DATA PROVIDED >>
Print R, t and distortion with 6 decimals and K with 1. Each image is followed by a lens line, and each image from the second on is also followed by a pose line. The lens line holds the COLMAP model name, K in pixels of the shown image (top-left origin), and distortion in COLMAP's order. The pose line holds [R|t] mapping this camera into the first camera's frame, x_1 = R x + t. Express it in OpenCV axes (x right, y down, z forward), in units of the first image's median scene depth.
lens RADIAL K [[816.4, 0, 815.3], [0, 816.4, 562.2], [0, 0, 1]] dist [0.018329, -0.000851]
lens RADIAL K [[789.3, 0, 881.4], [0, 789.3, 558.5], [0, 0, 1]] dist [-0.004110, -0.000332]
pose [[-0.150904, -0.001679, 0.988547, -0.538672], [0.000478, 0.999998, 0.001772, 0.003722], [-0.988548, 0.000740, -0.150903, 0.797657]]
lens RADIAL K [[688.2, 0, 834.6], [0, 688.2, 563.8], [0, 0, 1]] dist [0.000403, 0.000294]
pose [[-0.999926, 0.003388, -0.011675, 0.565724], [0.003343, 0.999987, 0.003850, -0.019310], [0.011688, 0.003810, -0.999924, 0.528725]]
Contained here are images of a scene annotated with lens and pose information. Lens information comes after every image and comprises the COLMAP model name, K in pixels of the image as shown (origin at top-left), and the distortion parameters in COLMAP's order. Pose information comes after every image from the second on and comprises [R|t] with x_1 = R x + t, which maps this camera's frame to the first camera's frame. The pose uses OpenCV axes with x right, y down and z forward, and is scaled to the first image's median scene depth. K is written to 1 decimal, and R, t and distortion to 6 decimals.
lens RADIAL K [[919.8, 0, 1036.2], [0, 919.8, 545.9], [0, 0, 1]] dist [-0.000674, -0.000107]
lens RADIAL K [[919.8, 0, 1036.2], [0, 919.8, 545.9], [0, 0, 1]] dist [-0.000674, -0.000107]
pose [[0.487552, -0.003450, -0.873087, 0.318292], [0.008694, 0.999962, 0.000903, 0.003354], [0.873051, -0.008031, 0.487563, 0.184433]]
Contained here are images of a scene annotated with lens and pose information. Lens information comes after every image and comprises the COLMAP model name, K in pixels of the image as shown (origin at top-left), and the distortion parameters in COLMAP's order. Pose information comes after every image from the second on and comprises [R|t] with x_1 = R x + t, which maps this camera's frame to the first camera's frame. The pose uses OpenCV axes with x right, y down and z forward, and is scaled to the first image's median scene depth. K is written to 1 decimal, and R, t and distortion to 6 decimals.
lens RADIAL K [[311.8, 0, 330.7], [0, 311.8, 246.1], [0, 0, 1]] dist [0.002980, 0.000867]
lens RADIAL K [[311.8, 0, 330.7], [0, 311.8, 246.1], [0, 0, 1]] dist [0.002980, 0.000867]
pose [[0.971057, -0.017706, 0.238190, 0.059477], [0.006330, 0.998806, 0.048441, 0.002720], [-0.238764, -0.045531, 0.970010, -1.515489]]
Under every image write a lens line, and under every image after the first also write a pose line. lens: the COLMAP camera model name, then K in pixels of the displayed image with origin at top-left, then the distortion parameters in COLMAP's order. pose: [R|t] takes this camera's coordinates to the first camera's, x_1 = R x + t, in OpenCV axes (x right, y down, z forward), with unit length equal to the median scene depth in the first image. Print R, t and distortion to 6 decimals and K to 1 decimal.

GOAL OF THE EXERCISE >> Change every "decimals" in the records above to "decimal places" and write all the records out again with nothing else altered.

ANSWER BOX >>
Print R, t and distortion with 6 decimal places and K with 1. Each image is followed by a lens line, and each image from the second on is also followed by a pose line. The lens line holds the COLMAP model name, K in pixels of the shown image (top-left origin), and distortion in COLMAP's order. The pose line holds [R|t] mapping this camera into the first camera's frame, x_1 = R x + t. Express it in OpenCV axes (x right, y down, z forward), in units of the first image's median scene depth.
lens RADIAL K [[816.4, 0, 815.3], [0, 816.4, 562.2], [0, 0, 1]] dist [0.018329, -0.000851]
lens RADIAL K [[789.3, 0, 881.4], [0, 789.3, 558.5], [0, 0, 1]] dist [-0.004110, -0.000332]
pose [[-0.150904, -0.001679, 0.988547, -0.538672], [0.000478, 0.999998, 0.001772, 0.003722], [-0.988548, 0.000740, -0.150903, 0.797657]]
lens RADIAL K [[688.2, 0, 834.6], [0, 688.2, 563.8], [0, 0, 1]] dist [0.000403, 0.000294]
pose [[-0.999926, 0.003388, -0.011675, 0.565724], [0.003343, 0.999987, 0.003850, -0.019310], [0.011688, 0.003810, -0.999924, 0.528725]]
Contained here are images of a scene annotated with lens and pose information. Lens information comes after every image and comprises the COLMAP model name, K in pixels of the image as shown (origin at top-left), and the distortion parameters in COLMAP's order. Pose information comes after every image from the second on and comprises [R|t] with x_1 = R x + t, which maps this camera's frame to the first camera's frame. The pose uses OpenCV axes with x right, y down and z forward, and is scaled to the first image's median scene depth. K is written to 1 decimal, and R, t and distortion to 6 decimal places.
lens RADIAL K [[919.8, 0, 1036.2], [0, 919.8, 545.9], [0, 0, 1]] dist [-0.000674, -0.000107]
lens RADIAL K [[919.8, 0, 1036.2], [0, 919.8, 545.9], [0, 0, 1]] dist [-0.000674, -0.000107]
pose [[0.487552, -0.003450, -0.873087, 0.318292], [0.008694, 0.999962, 0.000903, 0.003354], [0.873051, -0.008031, 0.487563, 0.184433]]
Contained here are images of a scene annotated with lens and pose information. Lens information comes after every image and comprises the COLMAP model name, K in pixels of the image as shown (origin at top-left), and the distortion parameters in COLMAP's order. Pose information comes after every image from the second on and comprises [R|t] with x_1 = R x + t, which maps this camera's frame to the first camera's frame. The pose uses OpenCV axes with x right, y down and z forward, and is scaled to the first image's median scene depth. K is written to 1 decimal, and R, t and distortion to 6 decimal places.
lens RADIAL K [[311.8, 0, 330.7], [0, 311.8, 246.1], [0, 0, 1]] dist [0.002980, 0.000867]
lens RADIAL K [[311.8, 0, 330.7], [0, 311.8, 246.1], [0, 0, 1]] dist [0.002980, 0.000867]
pose [[0.971057, -0.017706, 0.238190, 0.059477], [0.006330, 0.998806, 0.048441, 0.002720], [-0.238764, -0.045531, 0.970010, -1.515489]]
Under every image write a lens line, and under every image after the first also write a pose line. lens: the COLMAP camera model name, then K in pixels of the displayed image with origin at top-left, then the distortion parameters in COLMAP's order. pose: [R|t] takes this camera's coordinates to the first camera's, x_1 = R x + t, in OpenCV axes (x right, y down, z forward), with unit length equal to the median scene depth in the first image. Print R, t and distortion to 6 decimal places and K to 1 decimal.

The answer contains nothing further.